上野動物園、第二弾は、当日のお目当てのライオンです。
多摩動物園ではライオンバスに乗らないと見えないので
上野動物園に来たのですが、こちらも展示方法が以前とは違って
ライオンは高低差のあるかなり広い熱帯庭園風の場所にいました。

一部ガラス越しに間近に見る事も出来るけど、
ライオンがそこに来てくれないと、迫力たっぷりのズームは楽しめません。

だいたいの時間、入園者の通る通路から一番離れた低い場所にいるので、
まず見つけるが大変でした。
デッサンするにも見える場所に来てくれるのを待たなければなりません。

ライオン動かないなあ、と思っていると突然位置を変えるので、
こちらにお尻を向けて顔が見えないときは、
隣のトラ舍に移動して、デッサン。

トラの方は、ライオンと全く違って、
決まった場所を行ったり来たり、0.5秒として止まることがありません。

そしてこちらはサービス精神旺盛で
時々入園者の目の前のガラスに顔を付けるようにして
通り過ぎます。

しかし、近いというだけで、動きを止めないのは同じ。
こういう動物をデッサンするのは難儀です。

動き回るトラを描くのに疲れると、ライオンが描ける位置に移動していないか
またライオン舍に確認に行きます。

それを繰り返して3度目くらいの時に、ようやく、15メートルくらい先の
丸太の上で休憩中のライオンを描くことができました。

データ抜粋
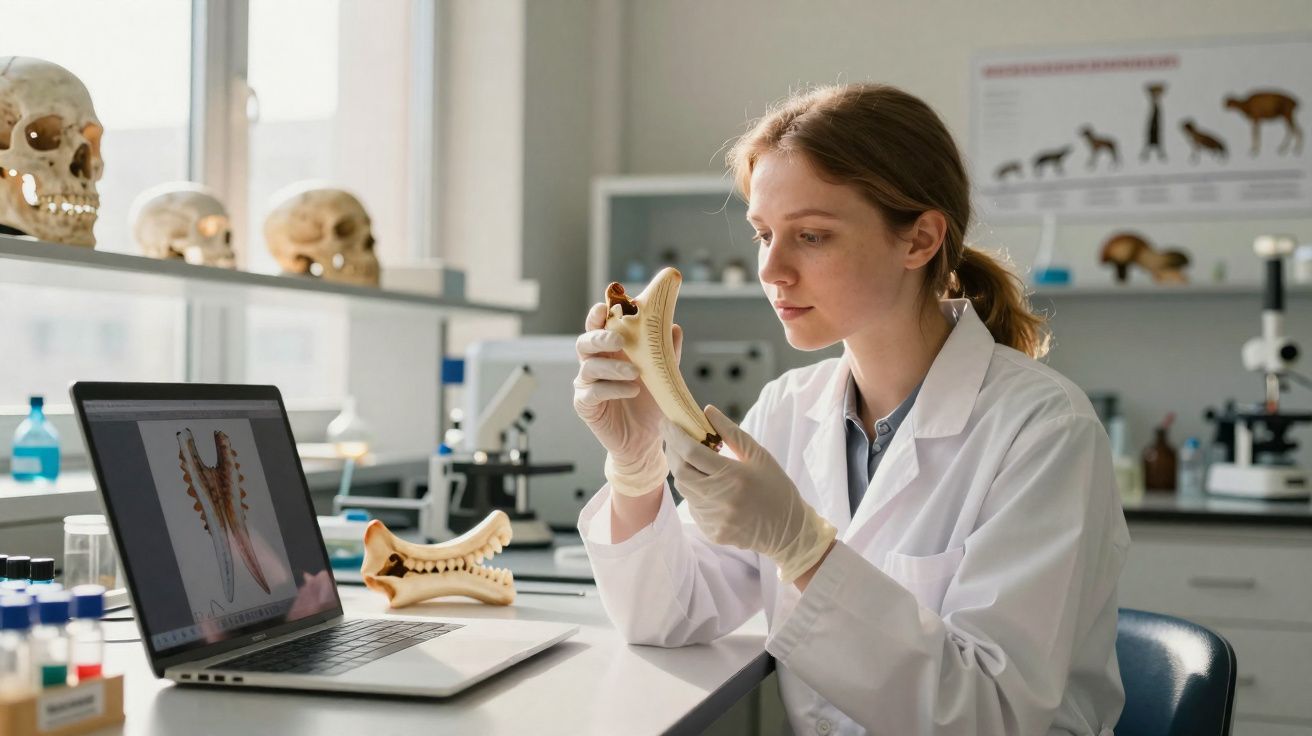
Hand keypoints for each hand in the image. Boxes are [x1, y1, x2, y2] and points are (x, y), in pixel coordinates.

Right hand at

問題と課題
(1) 提示文によると、ようやくライオンを描けたとき、ライオンはどこで休んでいましたか。
(2) 提示文の「多摩動物園ではライオンバスに乗らないと見えないので」から「まず見つけるが大変でした。」までをすべて、そのまま書き写してください。
データは提示文とは別の資料です。

解答例
(1) 15メートルくらい先の丸太の上です。

(2)
多摩動物園ではライオンバスに乗らないと見えないので
上野動物園に来たのですが、こちらも展示方法が以前とは違って
ライオンは高低差のあるかなり広い熱帯庭園風の場所にいました。

一部ガラス越しに間近に見る事も出来るけど、
ライオンがそこに来てくれないと、迫力たっぷりのズームは楽しめません。

だいたいの時間、入園者の通る通路から一番離れた低い場所にいるので、
まず見つけるが大変でした。